Two days before Halloween, Black organizations on campus showcased their talents through poetry readings, dancing and costume contests at the Black Club Mixer put together by the Women of Color at Brooklyn College.
With the pandemic keeping students indoors for the most part, and racial injustices being highlighted more frequently, this event ultimately provided a safe space for Black students to decompress and embrace who they are.
“The past few weeks have been very stressful for most people, especially dealing with midterms and the political and social climate of the world,” said Mame-Yaa Boateng, president of Women of Color. Boateng used the event to highlight a Black-owned business, her brother’s. Boateng gave away two shirts by her brother’s business “Boyani,” as a prize for the TikTok dance competition.
“There are amazing Black-owned businesses that put thought and care into their work, but they get overlooked since they might not receive the exposure many popularized companies attain,” said Boateng.
In spite of it being a virtual event, the Mixer was an interactive experience that allowed Black clubs on campus to come together, promote their organizations, and just have fun. Clubs such as the Black Student Union, Minority Association for Pre-Health and Pre-Med Students, Glamazon, and fraternities like Sigma Gamma Rho, were all present.
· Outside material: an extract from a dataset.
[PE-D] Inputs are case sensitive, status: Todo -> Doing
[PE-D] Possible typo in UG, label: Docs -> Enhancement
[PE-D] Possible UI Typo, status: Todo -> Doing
“We are still in a pandemic and it just gives us an opportunity to support one another through it all,” said Shazam Wilson, a
fraternity member of Phi Sigma Chi and aspiring musician, told the Vanguard. “We don’t know what everyone is going through so even small events like this gives a chance for everyone to touch base and feel some type of centered,” said Wilson. As host for the event, he kept attendees pumped up with his high energy and encouraged participants to dance to their favorite trending Tik Tok moves.
During the mixer, many club members spoke about how they support each other through common interests. “We heavily encourage creative expression in any form,” said Nya Archie when speaking on behalf of club ARTiculate.
In addition to attendees sharing their club missions, several shared poems they had written that highlighted what being a Black woman means to them.
Archie’s poem was a crowd favorite. “My mother told me Black girls descended from royalty,” she recited.
In her poem titled “Women,” Pomie Delva, vice president of Women of Color, spoke about how powerful women are and about not needing validation from anyone.
“I am a woman who lifts other women up,” she said.
Some participants like Oluwadamilola Sholaja, event coordinator of the African Student Union, were active participants in contests throughout the event. For the costume contest, she decided to dress up as Black Panther, one of the first Black superheroes portrayed in Marvel films.
After Black Panther actor Chadwick Boseman’s passing a few months ago, many recognized him as a legend who helped shape how stories of Black people are conveyed on screen.
“This is my tribute to him,” said Sholaja. “Boseman contributed to Black storytelling; any movie he worked on was impactful, for the most part, to the Black people; which I think is beyond humble,” said Sholaja.
Club members also used their time to share their upcoming events, and let attendees know that there is a space for them if they are interested in joining. For example, Glamazon noted that the pandemic would not stop them from giving back this holiday season.
“This year, we are happy to do a toy drive in collaboration with SUNY Downstate,” said Brittany Thevenot, the treasurer of Glamazon. “We usually have a fashion show, but that’s up in the air due to recent events,” said another member.
Even as the last few moments of the Zoom dwindled down, the energy continued. The chat was blowing up with fire emojis, and hand claps. Throughout the night, many sang along to songs, played games, and danced before snapping back to reality.
“It’s crazy out there, so keep your heads up,” said Wilson.